Sette anni in macchina

Dov’è il progresso?

Anno di pubblicazione: 2000 – © di Francesco Pandolfi Balbi

Un italiano trascorre nel corso della propria vita quasi sette anni in auto e due alla ricerca di un parcheggio.

E’ il progresso.

Qualcuno direbbe che la causa è la sovrappopolazione, e che in fondo di qualche morte bisogna morire… a che servono, allora, tutte le ricerche mirate a farci vivere di più?

Secondo me il problema non è questo. Se esiste una causa del malessere della società che ci ospita (a dirla così sembra quasi che lo faccia con il rispetto e le attenzioni dovute alle persone di riguardo, ma tutti sappiamo che non è così), essa va ricercata non tanto sulla quantità degli umani che vivono sulla terra, quanto sugli squilibri che l’idiozia dei potenti (e, perché no, anche quella di quanti la permettono) genera per sostenere l’unica fonte di soddisfazione delle persone depresse: il potere.

Il consumismo, le mode, i bisogni indotti, tutte chicche continuamente create su loro commissione, sono la causa determinante dell’esistenza di innumerevoli professioni, quelle professioni che danno il pane a tante persone (e, nella maggior parte dei casi, appena quello) ma che, purtroppo, fanno scivolare i nostri valori verso l’effimero, l’inessenziale, il superfluo, il nevrotico.

Faccio un esempio che a molti sembrerà fuori di testa: se conducessi una vita più “essenziale” dovrei lavorare poco più della metà, perché non sarei costretto a spendere soldini dall’estetista, nel negozio di dischi, al bar, al ristorante, al cinema, in discoteca, al pub, in farmacia (per i tranquillanti), dal tabaccaio (per gli stimolanti), etc. etc.

Avrei molto più tempo libero, che a volte dovrei utilizzare in solitudine se solo facessi questa scelta, ma che sarebbe fonte di un vero spasso se anche altri, decidendo in tal senso, recuperassero la consapevolezza del vero significato della vita: lavorare (bene) e vivere (bene), ragionare senza dare nulla per scontato e decidere se quelle che sentono come necessità sono autentiche o semplicemente “indotte”.

Se facessi questa scelta non avrei più molte altre necessità, che gravitano come piccole lune intorno alle precedenti, fra le quali quella, snervante, di andar sempre di corsa “smadonnando” a ogni incrocio. Un semplice incontro, allora, potrebbe tornare ad essere fonte di piacere e di confronto costruttivo.

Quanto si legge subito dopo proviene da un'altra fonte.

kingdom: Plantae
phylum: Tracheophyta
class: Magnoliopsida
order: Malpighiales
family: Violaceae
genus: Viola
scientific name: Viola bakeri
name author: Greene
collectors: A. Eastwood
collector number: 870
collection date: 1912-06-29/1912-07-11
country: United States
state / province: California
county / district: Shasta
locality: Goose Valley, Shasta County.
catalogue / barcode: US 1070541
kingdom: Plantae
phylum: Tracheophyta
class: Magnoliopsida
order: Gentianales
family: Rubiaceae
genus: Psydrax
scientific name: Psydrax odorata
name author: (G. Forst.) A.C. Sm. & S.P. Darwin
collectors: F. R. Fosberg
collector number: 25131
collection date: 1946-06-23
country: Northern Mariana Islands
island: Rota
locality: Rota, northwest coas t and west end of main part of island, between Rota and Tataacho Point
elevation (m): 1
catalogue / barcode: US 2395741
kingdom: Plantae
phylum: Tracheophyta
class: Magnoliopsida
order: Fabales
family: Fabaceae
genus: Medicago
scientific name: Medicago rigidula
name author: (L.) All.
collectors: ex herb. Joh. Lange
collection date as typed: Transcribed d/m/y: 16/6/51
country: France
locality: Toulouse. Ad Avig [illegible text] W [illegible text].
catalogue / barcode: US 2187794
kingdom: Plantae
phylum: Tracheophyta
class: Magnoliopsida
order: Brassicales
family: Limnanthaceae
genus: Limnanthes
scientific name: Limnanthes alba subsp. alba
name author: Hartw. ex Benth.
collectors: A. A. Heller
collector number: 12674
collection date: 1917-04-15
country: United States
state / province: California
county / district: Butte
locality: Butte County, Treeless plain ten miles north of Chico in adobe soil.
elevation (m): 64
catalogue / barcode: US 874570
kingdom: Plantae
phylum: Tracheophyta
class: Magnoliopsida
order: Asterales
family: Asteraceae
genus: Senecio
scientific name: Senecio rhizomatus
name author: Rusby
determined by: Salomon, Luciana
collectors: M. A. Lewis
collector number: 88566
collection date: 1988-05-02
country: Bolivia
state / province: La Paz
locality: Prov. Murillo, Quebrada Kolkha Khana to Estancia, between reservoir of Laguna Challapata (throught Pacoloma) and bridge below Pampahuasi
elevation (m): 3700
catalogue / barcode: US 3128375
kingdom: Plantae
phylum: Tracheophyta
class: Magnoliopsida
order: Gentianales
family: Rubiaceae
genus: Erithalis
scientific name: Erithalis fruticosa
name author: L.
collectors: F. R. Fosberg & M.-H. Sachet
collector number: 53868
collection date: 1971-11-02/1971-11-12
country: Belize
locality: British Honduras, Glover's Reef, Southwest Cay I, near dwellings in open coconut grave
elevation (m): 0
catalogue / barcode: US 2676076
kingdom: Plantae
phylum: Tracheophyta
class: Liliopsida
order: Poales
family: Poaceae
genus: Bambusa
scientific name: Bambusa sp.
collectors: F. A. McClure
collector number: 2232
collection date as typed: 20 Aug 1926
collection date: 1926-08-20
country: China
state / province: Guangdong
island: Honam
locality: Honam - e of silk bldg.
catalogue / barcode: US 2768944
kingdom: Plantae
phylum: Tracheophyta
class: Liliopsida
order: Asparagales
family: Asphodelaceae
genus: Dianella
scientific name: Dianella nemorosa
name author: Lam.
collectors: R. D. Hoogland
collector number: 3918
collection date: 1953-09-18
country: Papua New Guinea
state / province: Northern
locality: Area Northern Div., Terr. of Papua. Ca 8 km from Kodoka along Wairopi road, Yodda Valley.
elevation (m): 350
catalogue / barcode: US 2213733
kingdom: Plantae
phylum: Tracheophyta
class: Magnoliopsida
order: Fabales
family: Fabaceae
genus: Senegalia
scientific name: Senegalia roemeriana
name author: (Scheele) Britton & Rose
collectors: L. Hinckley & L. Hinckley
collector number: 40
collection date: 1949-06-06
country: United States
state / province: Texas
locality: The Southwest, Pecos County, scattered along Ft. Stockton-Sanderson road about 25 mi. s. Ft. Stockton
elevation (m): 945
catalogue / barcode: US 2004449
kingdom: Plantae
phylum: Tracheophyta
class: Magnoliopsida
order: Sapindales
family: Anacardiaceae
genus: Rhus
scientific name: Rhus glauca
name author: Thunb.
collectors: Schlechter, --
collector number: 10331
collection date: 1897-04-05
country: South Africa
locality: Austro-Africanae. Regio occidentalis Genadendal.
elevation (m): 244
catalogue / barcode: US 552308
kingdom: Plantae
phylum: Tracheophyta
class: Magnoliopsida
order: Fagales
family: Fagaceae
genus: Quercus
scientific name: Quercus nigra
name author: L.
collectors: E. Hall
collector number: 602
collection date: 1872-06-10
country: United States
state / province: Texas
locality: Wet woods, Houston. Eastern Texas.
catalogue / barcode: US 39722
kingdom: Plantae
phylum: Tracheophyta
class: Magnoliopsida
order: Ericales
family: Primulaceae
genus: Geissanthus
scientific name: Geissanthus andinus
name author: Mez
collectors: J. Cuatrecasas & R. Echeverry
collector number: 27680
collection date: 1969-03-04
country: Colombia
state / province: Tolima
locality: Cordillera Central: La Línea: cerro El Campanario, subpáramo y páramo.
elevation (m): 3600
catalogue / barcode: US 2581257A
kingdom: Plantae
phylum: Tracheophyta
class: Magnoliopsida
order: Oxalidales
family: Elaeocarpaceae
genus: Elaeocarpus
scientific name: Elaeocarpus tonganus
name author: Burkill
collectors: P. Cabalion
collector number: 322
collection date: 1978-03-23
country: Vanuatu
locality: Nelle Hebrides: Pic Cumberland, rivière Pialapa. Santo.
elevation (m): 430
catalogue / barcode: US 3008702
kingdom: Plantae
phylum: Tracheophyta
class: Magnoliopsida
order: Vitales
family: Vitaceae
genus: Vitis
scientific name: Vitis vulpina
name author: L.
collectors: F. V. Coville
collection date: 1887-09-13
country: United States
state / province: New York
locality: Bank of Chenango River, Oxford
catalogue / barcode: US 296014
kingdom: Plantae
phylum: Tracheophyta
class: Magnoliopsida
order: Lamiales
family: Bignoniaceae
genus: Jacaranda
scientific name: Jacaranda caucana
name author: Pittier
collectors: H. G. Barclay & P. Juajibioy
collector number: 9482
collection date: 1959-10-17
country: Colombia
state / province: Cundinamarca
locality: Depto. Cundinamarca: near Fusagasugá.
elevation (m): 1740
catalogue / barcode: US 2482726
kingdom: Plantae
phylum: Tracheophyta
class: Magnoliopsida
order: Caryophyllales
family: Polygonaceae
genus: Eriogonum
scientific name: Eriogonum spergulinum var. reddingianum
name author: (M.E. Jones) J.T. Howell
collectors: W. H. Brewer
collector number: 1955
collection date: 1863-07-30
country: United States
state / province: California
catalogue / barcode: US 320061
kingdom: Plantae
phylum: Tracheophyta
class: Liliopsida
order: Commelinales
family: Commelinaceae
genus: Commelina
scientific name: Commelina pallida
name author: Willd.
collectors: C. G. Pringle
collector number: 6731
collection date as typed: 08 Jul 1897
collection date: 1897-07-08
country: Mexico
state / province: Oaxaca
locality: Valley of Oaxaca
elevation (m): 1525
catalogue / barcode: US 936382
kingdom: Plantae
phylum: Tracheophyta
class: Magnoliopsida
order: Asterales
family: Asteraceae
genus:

Certo, il problema non è fare tutto ciò.

Il problema reale è arrivare a volerlo fare. Se tutti usassero la propria capacità di ragionare per costruire armonia fuori e dentro di sé non ci sarebbero più potenti “di straforo”, perché ognuno, a quel punto, si sarebbe re-impossessato del proprio potere.

Sarò forse un pazzo, ma a me questo progresso non piace. E’ vuoto, non ha mai portato con sé un sospiro di sollievo né un sorriso, ma solo nuove abitudini e oggetti dei quali essere schiavi.

Non sono una persona che si lamenta, ma rimango un essere umano. Confesso che trascorro i miei giorni a piangermi dentro per un’umanità virtualmente così dotata che si svende prostituendo non solo il proprio corpo, ma anche la mente, i sogni e l’anima, e a incazzarmi quando non posso fare a meno di farmi aggredire dai suoi ingranaggi, silenziosi perché tutti siamo ormai sordi al loro frastuono.

E’ un’altalena snervante che mi lascia ogni giorno sempre più debole, ma a volte accade la magia… incontro una persona che sa cosa vuole e sa camminare con leggerezza, senza calpestare nessuno né se stessa.

Così, quando mi dicono che tre miliardi di ore si sprecano in congestioni del traffico, e che il tempo medio impiegato per i tragitti casa-scuola e casa-lavoro è cresciuto di mezz’ora dal 1994 passando da 45 minuti a un’ora e un quarto, mi rallegro perché abito in un paese, ma quella parte d’amore che in me è ancora viva soffre della sofferenza di tutti.

Signore e signori, quando deciderete di rientrare in possesso delle vostra vita? Non servono colpi di testa, ma solo una lenta, costante ripresa.

A darci una mano, fra tre o quattro anni (dicono), ci sarà per fortuna la Skycar, la macchina che vola a seicento chilometri orari e che ci permetterà di concretizzare molti dei nostri sogni. Chissà se, prima di quella data, riusciremo a trovare la pace nella nostra vita di tutti i giorni?

Dipende solo da noi… C’è sempre una scappatoia, basta cercarla.